Defendant has relied upon the Ferrara case but it is obvious that the operative facts in that case clearly distinguish it from the present one. Ferrara was indeed a straw party to that action whose main and only function was to supply a federal forum, who had absolutely no interest and no knowledge of the subject matter of the lawsuit prior to the transfer, had no pecuniary interest in the outcome of the action and acted as "merely the agent" of his transferor's attorney. As well stated in that decision it was obvious "that the plaintiff Ferrara had far less at stake in this suit than his non-diverse assignors." In our case there is no one who holds more at stake or has more interest in the controversy before us than plaintiff itself.
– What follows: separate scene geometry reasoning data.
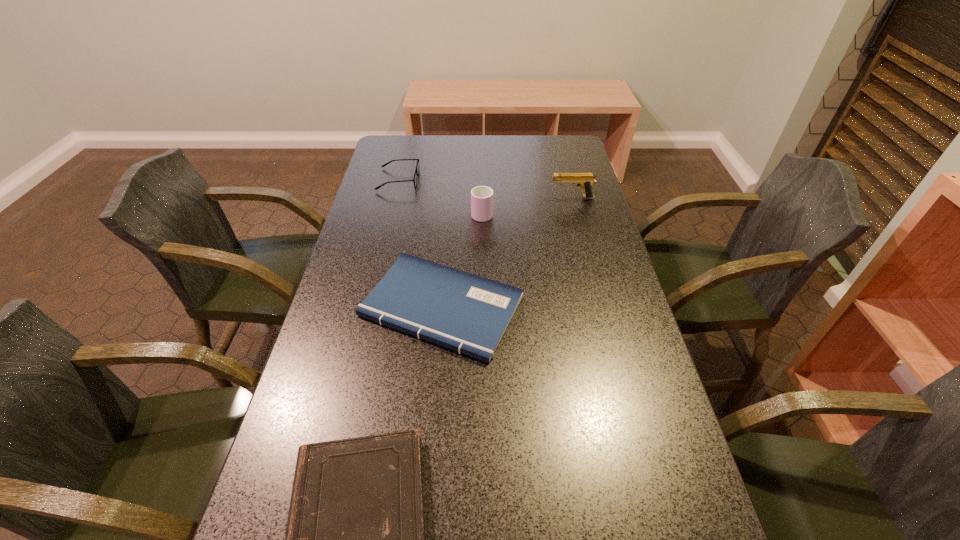
Locate an element on the screen. This screenshot has width=960, height=540. the second farthest object is located at coordinates (585, 181).

Image resolution: width=960 pixels, height=540 pixels. Find the location of `pistol`. pistol is located at coordinates (585, 181).

The height and width of the screenshot is (540, 960). What are the coordinates of `cup` in the screenshot? It's located at (481, 196).

Locate an element on the screen. spectacles is located at coordinates (416, 173).

Find the location of a particular element. the third tallest object is located at coordinates (416, 173).

I want to click on the farther paperback book, so click(461, 311).

Locate an element on the screen. The height and width of the screenshot is (540, 960). free space located at the barrel of the pistol is located at coordinates (514, 198).

At what (x,y) coordinates should I click in order to perform the action: click on vacant space located at the barrel of the pistol. Please return your answer as a coordinate pair (x, y). Looking at the image, I should click on (535, 198).

Where is `vacant space located 0.120m at the barrel of the pistol`? This screenshot has height=540, width=960. vacant space located 0.120m at the barrel of the pistol is located at coordinates (514, 198).

At what (x,y) coordinates should I click in order to perform the action: click on free region located with the handle on the side of the cup. Please return your answer as a coordinate pair (x, y). Looking at the image, I should click on (482, 171).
The assignment is valid, for adequate consideration, and served to divest the assignee of all prior interest in the contract which is the subject matter in dispute.
The incidents pointed out by defendant are not enough to exclude plaintiff from this jurisdiction. The letter of L. J. Beatty signed on behalf of Henley Caribbean Incorporated' has been satisfactorily explained by reasons set forth in his affidavit and by the letter of later date sent by him on behalf of plaintiff. As to the argument that counsel Rout should have mentioned the existence of the assignment at the bankruptcy proceeding this event loses force in light of the fact that the Petition for Order to Show Cause Why an Injunction Should Not Issue filed by defendant in the United States Bankruptcy Court for Puerto Rico dealt only with claimant Henley Caribbean Incorporated and it was solely against this corporation that the show cause order was directed. The matter before the Bankruptcy Court dealt with a purely legal aspect concerning the force and effect of the executory contract between Henley Caribbean Incorporated and defendant. There has been no prior litigation concerning the subject matter of the litigation before this federal court. These isolated incidents are insufficient grounds to justify dismissal on a charge of collusion.
The Court understands that plaintiff has met the burden of proving that there is jurisdictional basis to maintain its case in this jurisdiction.
Accordingly, the Motion to Dismiss the Amended Complaint is denied and it is so ordered and defendant Miller Golf Equipment Corporation is given 20 days hereafter to answer the amended complaint.
. The assignment provides that it is "for One dollar and other good and valuable consideration received from Henley & Co., Incorporated " Plaintiff is out of pocket the sum of $8,865.00 by settlement of its breach of contract with Weber & Co., Inc. which was entered into in reliance upon and to fulfill the agreement between plaintiff's assignor and defendant.